> _Teks Bacaan_:
Dan diriwayatkan pula bahwa bacaan Alqur’an di kuburan adalah Bid’ah, dan hal itu adalah ucapan Imam Ahmad bin hanbal,
lalu muncul riwayat lain bahwa Imam Ahmad
melarang keras hal itu, maka berkatalah padanya Muhammad bin Qudaamah :
Wahai Abu Abdillah (nama panggilan Imam Ahmad), apa pendapatmu tentang Mubasyir (seorang perawi hadits), Imam Ahmad menjawab :
Ia Tsiqah (kuat dan terpercaya riwayatnya), maka berkata Muhammad bin Qudaamah sungguh Mubasyir telah meriwayatkan padaku dari ayahnya bahwa bila wafat agar dibacakan awal surat Baqarah dan penutupnya, dan bahwa Ibn Umar berwasiat demikian pula!”, maka berkata Imam Ahmad :”katakana pada
orang yang tadi kularang membaca ALqur’an dikuburan agar ia terus membacanya lagi..”. (Al Mughniy Juz 2 hal : 225)
Dan dikatakan dalam Syarh Al Kanz :
وقال
في شرح الكنز إن للإنسان أن يجعل ثواب عمله لغيره صلاة كان أو صوما أو حجا أو صدقة
أو قراءة قرآن ذلك من جميع أنواع البر ويصل ذلك إلى الميت، وينفعه ثم أهل السنة
انتهى والمشهور من مذهب الشافعي وجماعة من أصحابه أنه لا يصل إلى الميت ثواب قراءة
القرآن وذهب أحمد بن حنبل وجماعة من العلماء وجماعة من أصحاب الشافعي إلى أنه يصل
كذا ذكره النووي في الأذكار وفي شرح المنهاج لابن النحوي لا يصل إلى الميت عندنا
ثواب القراءة على المشهور والمختار الوصول إذا سأل الله إيصال ثواب قراءته وينبغي
الجزم به لأنه دعاء فإذا جاز الدعاء للميت بما ليس للداعي فلأن يجوز بما هو له أولى
ويبقى الأمر فيه موقوفا على استجابة الدعاء وهذا المعنى لا يختص بالقراءة بل يجري
في سائر الأعمال والظاهر أن الدعاء متفق عليه أنه ينفع الميت والحي القريب والبعيد
بوصية وغيرها وعلى ذلك أحاديث كثيرة
“dijelaskan pada syarah Al Kanz, Sungguh boleh bagi seseorang untuk
mengirim pahala amal kepada orang lain, shalat kah, atau puasa, atau haji, atau
shadaqah, atau Bacaan Alqur’an, dan seluruh amal ibadah lainnya, dan itu boleh
untuk mayyit dan itu sudah disepakati dalam Ahlussunnah
waljamaah.

> _Data yang Disediakan_:

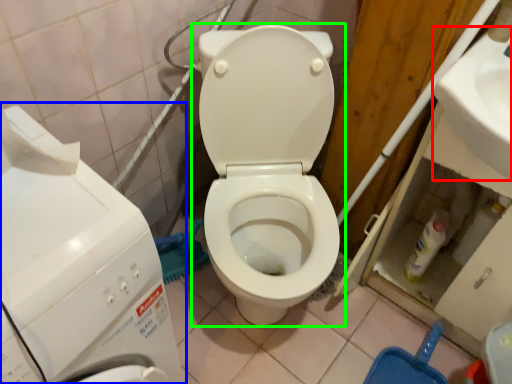
Question: Considering the real-world distances, which object is closest to sink (highlighted by a red box)? washing machine (highlighted by a blue box) or toilet (highlighted by a green box).

Choices:
 (A) washing machine
 (B) toilet

Answer: (B)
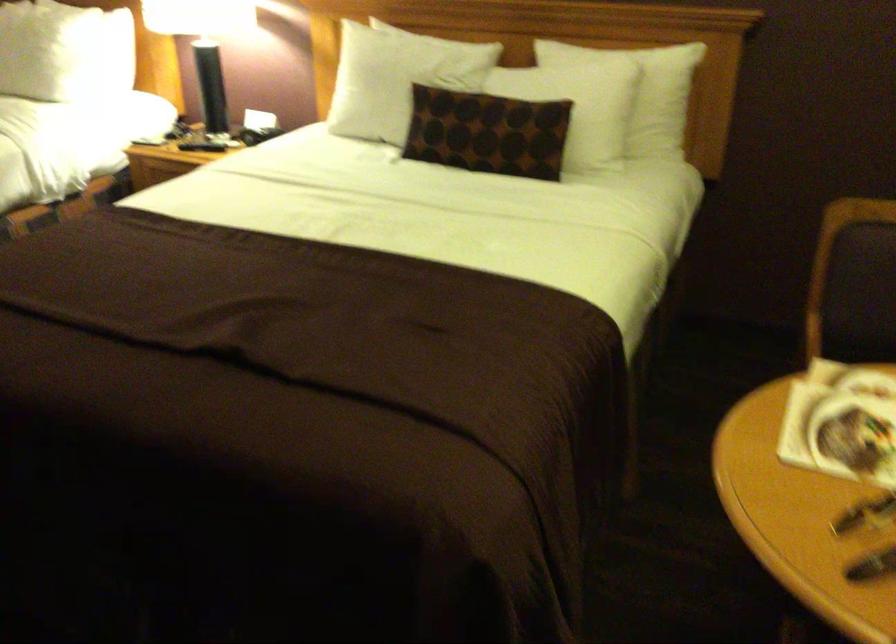
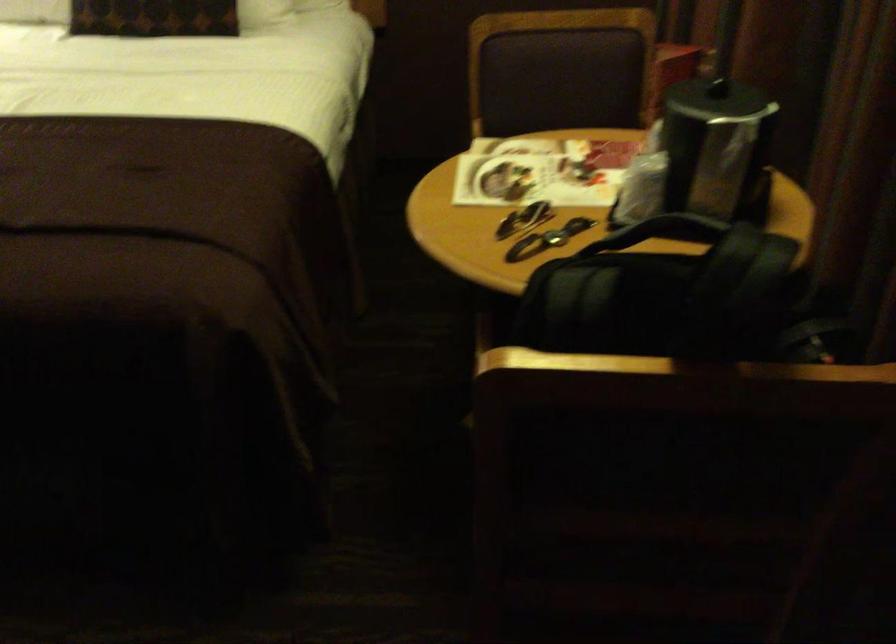
The point at (484, 152) is marked in the first image. Where is the corresponding point in the second image?

(152, 17)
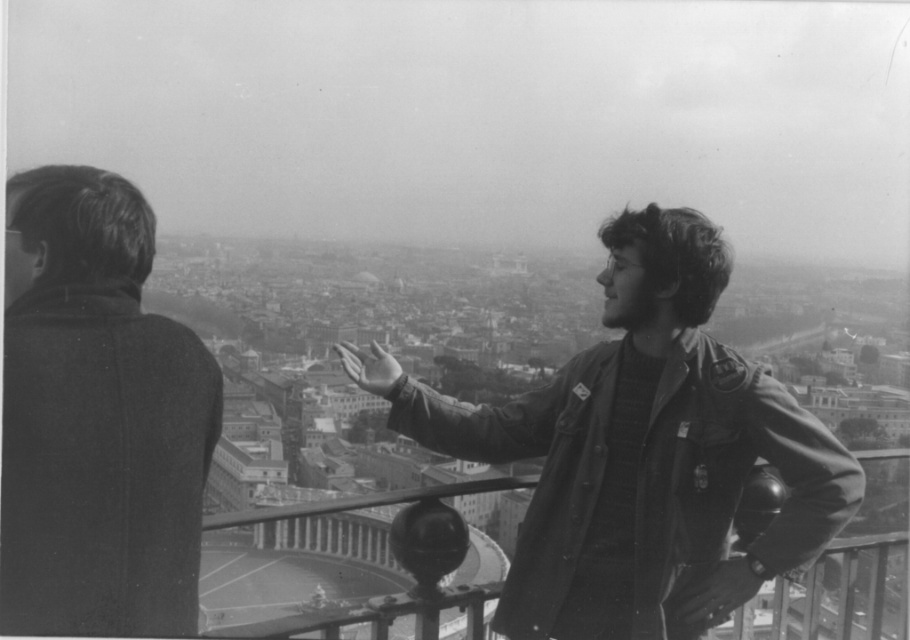
Between leather jacket at center and coarse wool coat at left, which one appears on the left side from the viewer's perspective?

Positioned to the left is coarse wool coat at left.

Locate an element on the screen. Image resolution: width=910 pixels, height=640 pixels. leather jacket at center is located at coordinates (640, 452).

Where is `leather jacket at center`? The width and height of the screenshot is (910, 640). leather jacket at center is located at coordinates (640, 452).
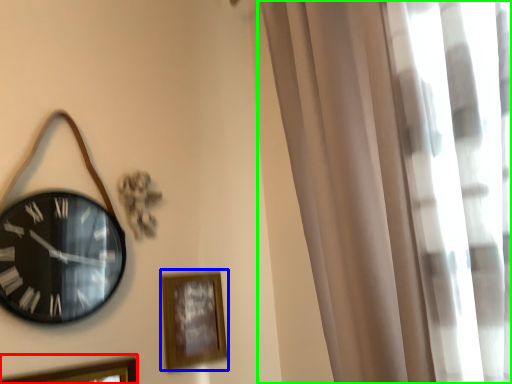
Question: Which object is the closest to the picture frame (highlighted by a red box)? Choose among these: picture frame (highlighted by a blue box) or curtain (highlighted by a green box).

Choices:
 (A) picture frame
 (B) curtain

Answer: (A)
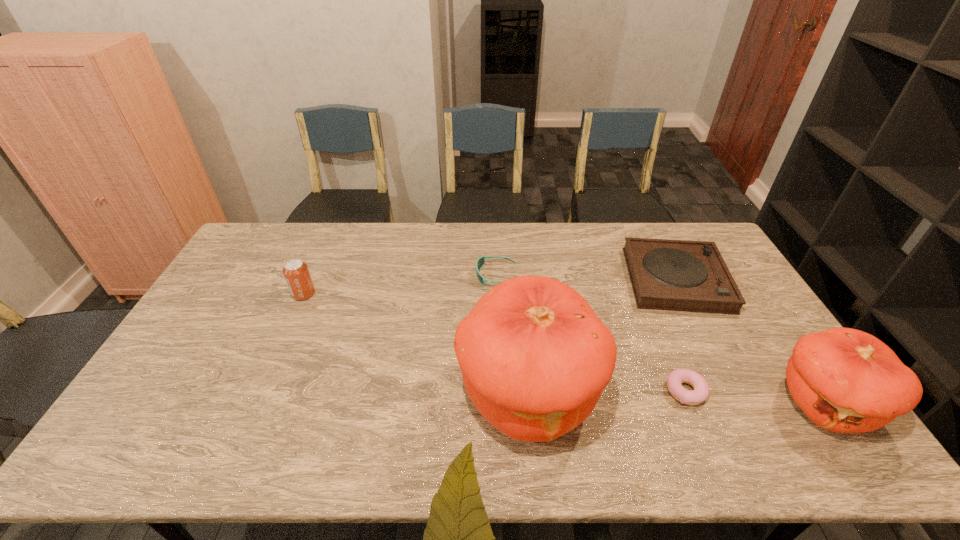
Where is `the taller pumpkin`? This screenshot has width=960, height=540. the taller pumpkin is located at coordinates (535, 358).

This screenshot has width=960, height=540. What are the coordinates of `the tallest object` in the screenshot? It's located at tap(535, 358).

At what (x,y) coordinates should I click in order to perform the action: click on the fifth shortest object. Please return your answer as a coordinate pair (x, y). Looking at the image, I should click on (845, 380).

Identify the location of the right pumpkin. (845, 380).

Identify the location of the leftmost object. The image size is (960, 540). (296, 272).

This screenshot has width=960, height=540. Find the location of `the fourth shortest object`. the fourth shortest object is located at coordinates (296, 272).

Locate an element on the screen. the fifth tallest object is located at coordinates (480, 262).

This screenshot has width=960, height=540. Identify the location of phonograph record. (676, 275).

Locate an element on the screen. The height and width of the screenshot is (540, 960). the shortest object is located at coordinates (675, 379).

The width and height of the screenshot is (960, 540). In order to click on vacant point located on the back of the tallest object in this screenshot , I will do `click(518, 296)`.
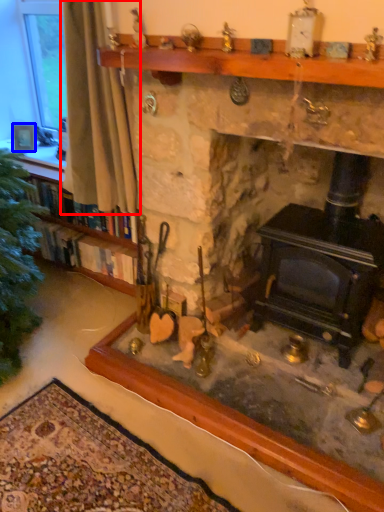
Question: Among these objects, which one is nearest to the camera, curtain (highlighted by a red box) or picture frame (highlighted by a blue box)?

Choices:
 (A) curtain
 (B) picture frame

Answer: (A)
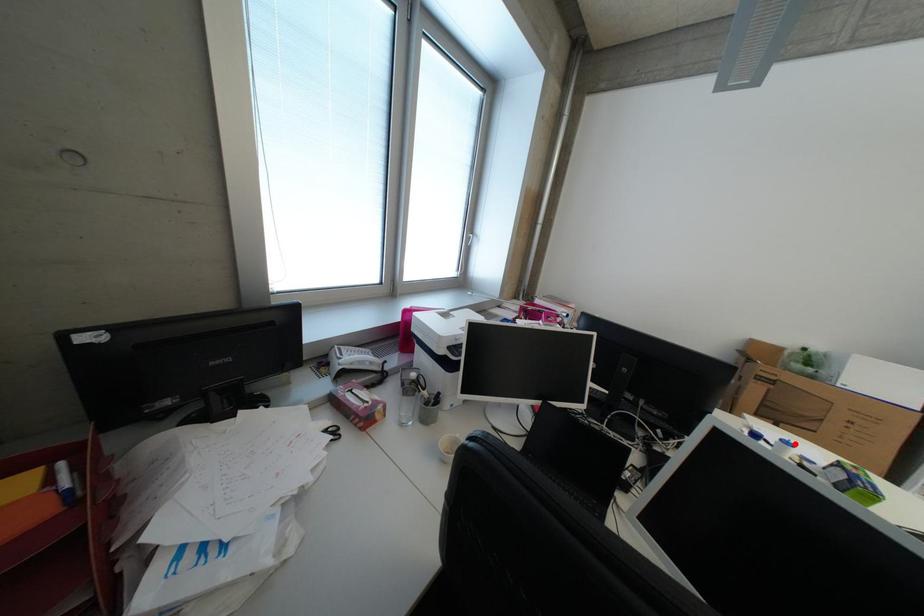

> _Soal dan Tugas_:
1 > Tuliskan kembali dengan tepat bagian teks tentang bacaan Al-Qur'an di kuburan yang dimulai dengan kata-kata yang memuat "Dan diriwayatkan pula" dan diakhiri dengan "2 hal : 225)".
2 > Teruskan teks tentang bacaan Al-Qur'an di kuburan, mulai dari titik teks itu berhenti.
Materi tersebut merupakan bahan tersendiri yang terpisah dari teks bacaan.

> _Kunci Jawaban_:
1 >
Dan diriwayatkan pula bahwa bacaan Alqur’an di kuburan adalah Bid’ah, dan hal itu adalah ucapan Imam Ahmad bin hanbal,
lalu muncul riwayat lain bahwa Imam Ahmad
melarang keras hal itu, maka berkatalah padanya Muhammad bin Qudaamah :
Wahai Abu Abdillah (nama panggilan Imam Ahmad), apa pendapatmu tentang Mubasyir (seorang perawi hadits), Imam Ahmad menjawab :
Ia Tsiqah (kuat dan terpercaya riwayatnya), maka berkata Muhammad bin Qudaamah sungguh Mubasyir telah meriwayatkan padaku dari ayahnya bahwa bila wafat agar dibacakan awal surat Baqarah dan penutupnya, dan bahwa Ibn Umar berwasiat demikian pula!”, maka berkata Imam Ahmad :”katakana pada
orang yang tadi kularang membaca ALqur’an dikuburan agar ia terus membacanya lagi..”. (Al Mughniy Juz 2 hal : 225)

2 >
Namun hal yang terkenal bahwa Imam Syafii dan sebagian ulamanya
mengatakan pahala pembacaan Alqur’an tidak sampai, namun Imam Ahmad bin Hanbal,
dan kelompok besar dari para ulama, dan kelompok besar dari ulama syafii
mengatakannya pahalanya sampai, demikian dijelaskan oleh Imam Nawawi dalam
kitabnya Al Adzkar,
Dan dijelaskan dalam Syarh Al Minhaj oleh Ibn Annahwiy : “tidak sampai
pahala bacaan Alqur’an dalam pendapat kami yang masyhur, dan maka sebaiknya
adalah pasti sampai bila berdoa kepada Allah untuk memohon penyampaian pahalanya
itu,
Dan selayaknya ia meyakini hal itu karena merupakan doa, karena bila
dibolehkan doa tuk mayyit, maka menyertakan semua amal itu dalam doa tuk
dikirmkan merupakan hal yang lebih baik, dan ini boleh tuk seluruh amal, dan doa
itu sudah Muttafaq alaih (tak ada ikhtilaf) bahwa doa itu sampai dan bermanfaat
pada mayyit bahkan pada yang hidup, keluarga dekat atau yang jauh, dengan wasiat
atau tanpa wasiat, dan dalil ini dengan hadits yang sangat
banyak”
(Naylul Awthar lil Imam Assyaukaniy Juz 4 hal 142, Al majmu’ Syarh Muhadzab lil Imam Nawawiy Juz
15 hal 522).
Kesimpulannya bahwa hal ini merupakan ikhtilaf ulama, ada yang
mengatakan pengiriman amal pada mayyit sampai secara keseluruhan, ada yang
mengatakan bahwa pengiriman bacaan Alqur’an tidak sampai, namun kesemua itu bila
dirangkul dalam doa kepada Allah untuk disampaikan maka tak ada ikhtilaf
lagi.
Dan kita semua dalam tahlilan itu pastilah ada ucapan : Allahumma
awshil, tsawabaa maa qaraa’naa minalqur’anilkarim… dst (Wahai Allah,
sampaikanlah pahala apa – apa yang kami baca, dari alqur’anulkarim…dst).
Maka jelaslah sudah bahwa Imam Syafii dan seluruh Imam Ahlussunnah waljamaah tak
ada yang mengingkarinya dan tak adapula yang mengatakannya tak
sampai.
Kita ahlussunnah waljamaah mempunyai sanad, bila saya bicara fatwa Imam
Bukhari, saya mempunyai sanad guru kepada Imam Bukhari. Bila saya berbicara
fatwa Imam Nawawi, saya mempunyai sanad guru kepada Imam Nawawi, bila saya
berbicara fatwa Imam Syafii, maka saya mempunyai sanad Guru kepada Imam
Syafii.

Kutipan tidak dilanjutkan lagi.